Things started to go wrong again during the week of 12-18 March when the spreader derailed on Dead Horse Summit, plugging the line tight. The crews worked through the week, eventually getting the machine back on the rails and back into McCloud by late in the day on Saturday, 18 March. This meant that the line west of McCloud had not been plowed for the better part of a week, forcing the Shasta Sunset Dinner Train to make a rare run east of McCloud. The train made it about ten miles out of McCloud before turning back. The spreader opened the line to Mount Shasta City on the following Monday, 20 March 2006.

The troubles continued in the last week of March when ice accumulations derailed one of the diesels at Signal Butte. The railroad had to open the road into the switchback with a CAT to get heavy off-rail equipment in to get things back on track.

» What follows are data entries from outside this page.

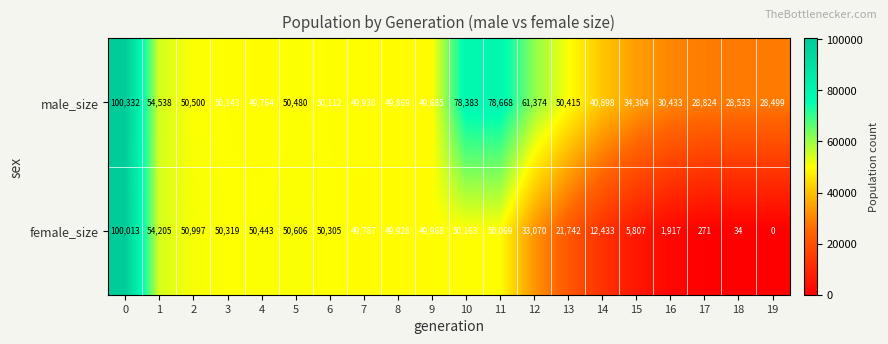

Which series has the largest total across all categories?

male_size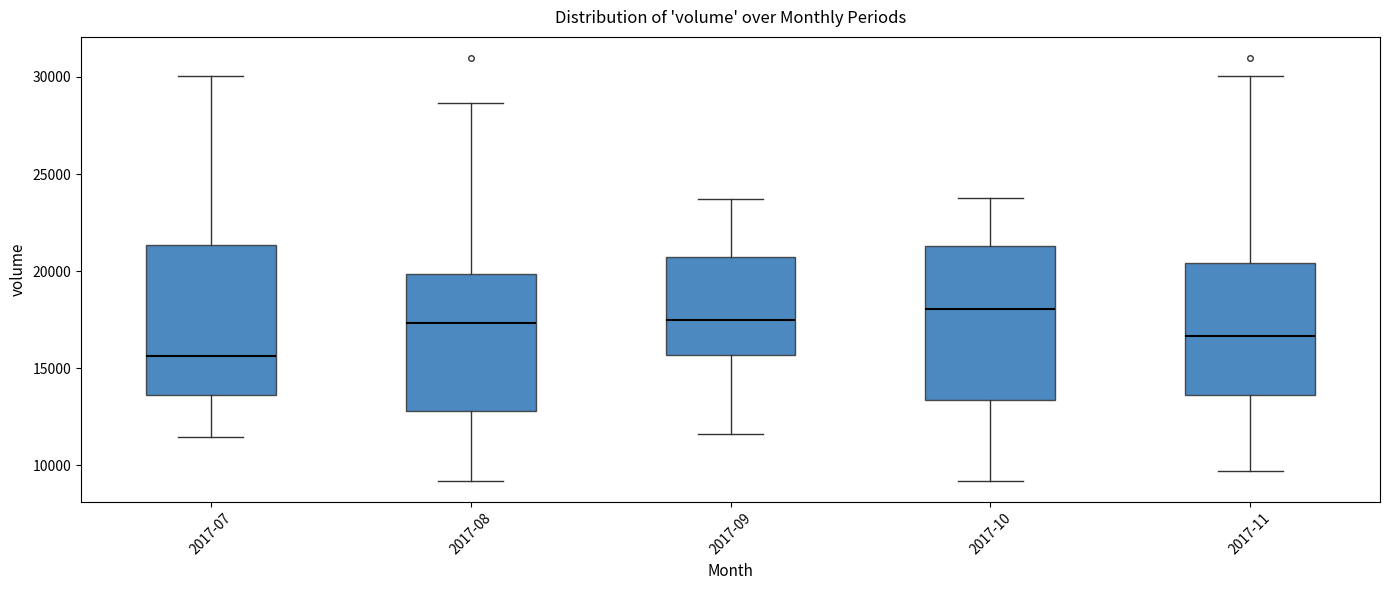

Where does the upper whisker of the box for 2017-10 end on the y-axis? The values are not printed on the chart, so give them approximately, as read against the axis.

23500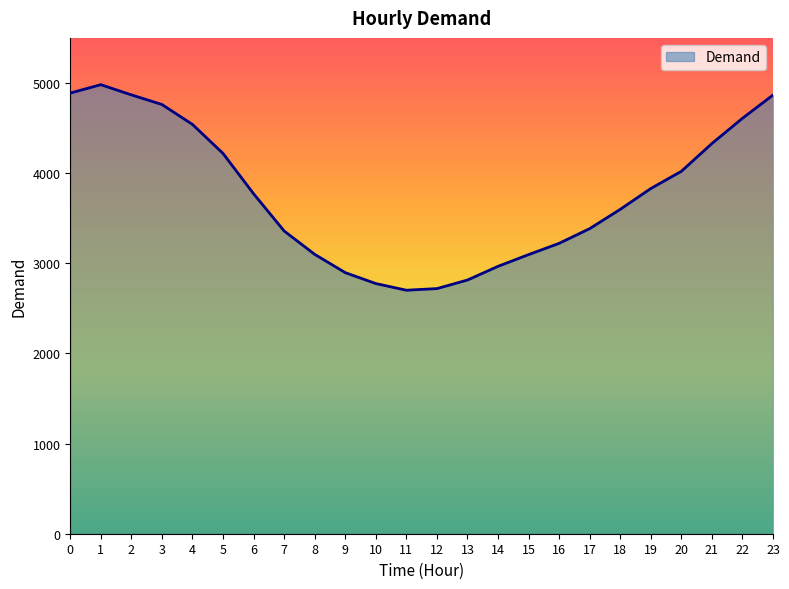

Approximately how many times larger is the value at 14 compared to 5?

0.7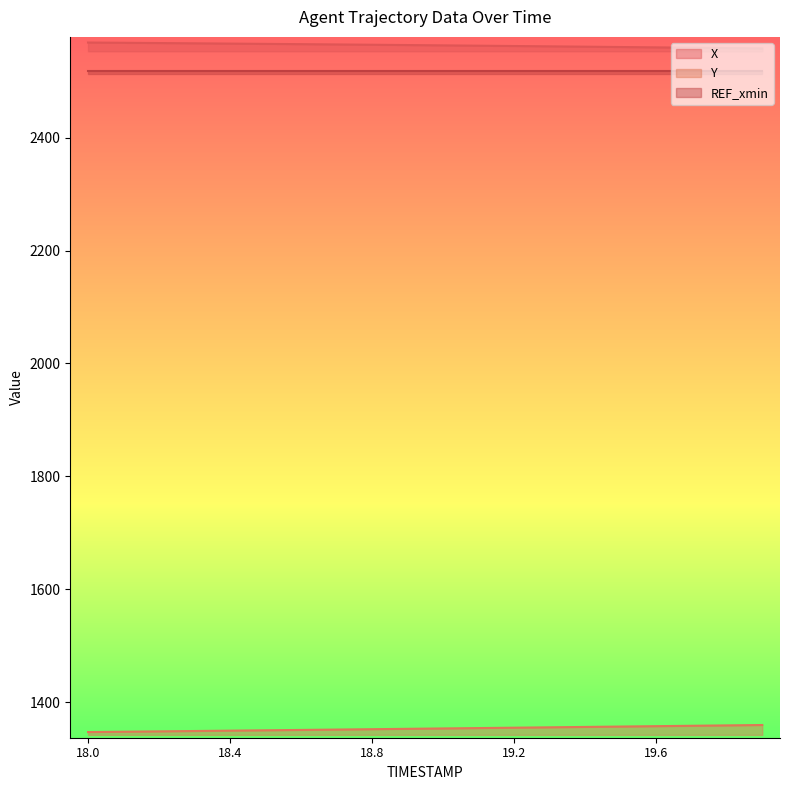

What is the label of the 12th point from the left?

19.1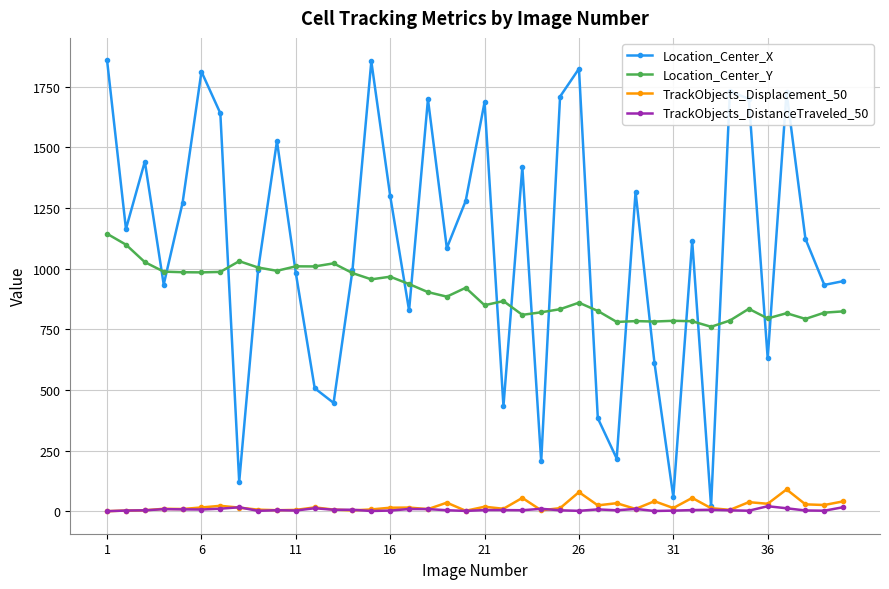

Which series has the largest range (max minus min)?

Location_Center_X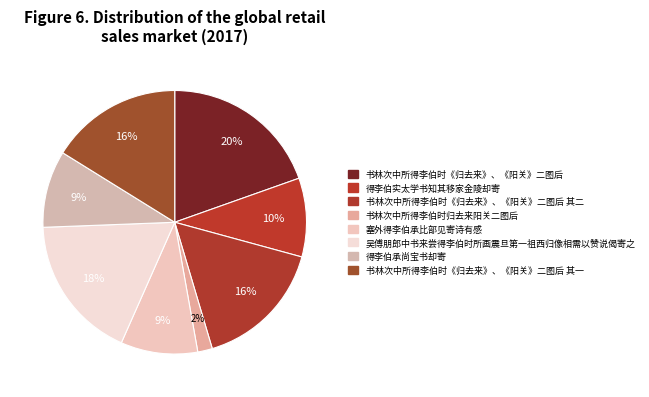

How many slices are in this pie chart?

8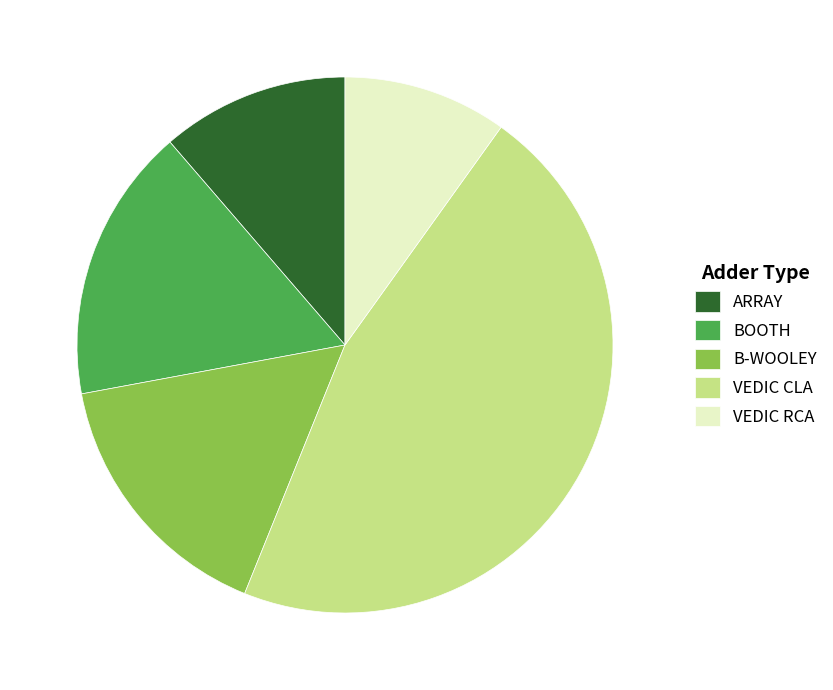

Which slice is the largest?

VEDIC CLA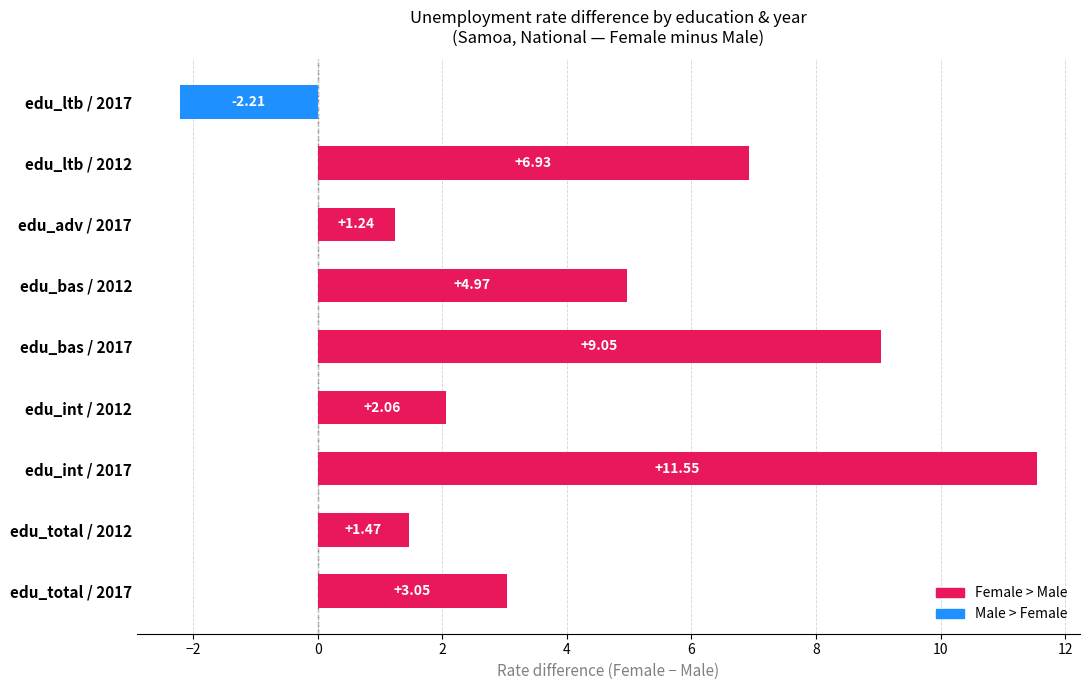

What is the difference between the maximum and minimum values?

13.8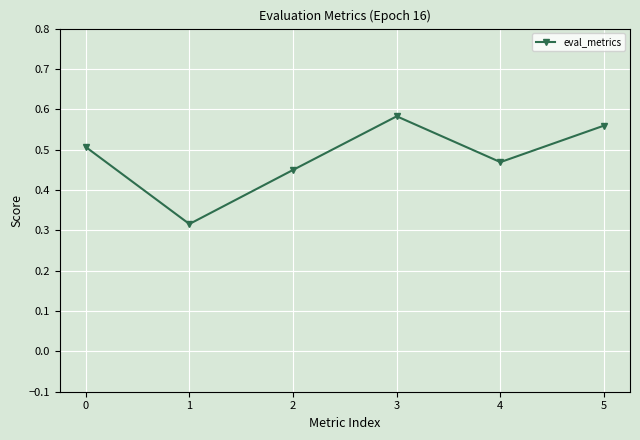

Which category has the highest value across all series?

3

On Thursday 6 April 2006 a freight went east out of McCloud, trying to make Cayton. The train made a litte past Bartle before stalling out due to the amount of snow covering the rails. Once again the call went out for the spreader, and it went to work. A mechanical malfunction forced the spreader to halt for a good part of Thursday afternoon, with the problem finally fixed after a couple hours of work. The spreader got the line cleared enough to allow the Cayton job to continue. On Friday 7 April 2006 the spreader went to work west of McCloud to re-open the line to Mount Shasta.

So goes another year of winter operations on the McCloud Railway. McCloud Rails staff wishes to thank John West, Travis Berryman, and Roger Titus for the information included in the narrative above. John West sent along some photos he has taken during the first two weeks of April that are displayed below. Thank you very much, John!

The spreader at work rolling into Curtis.

On another day the spreader is working near at Pierce, about to cross the Ski Park Highway.

The plow train has crossed the Ski Park highway and is starting down the west slope of the mountain.

After the line is cleared...the #37 rolling a string of loads through Bartle on the way back to McCloud.

On another day the #37 is rolling a string of empties by Milepost 37.

The #38 leading a short freight out of the Mount Shasta yard.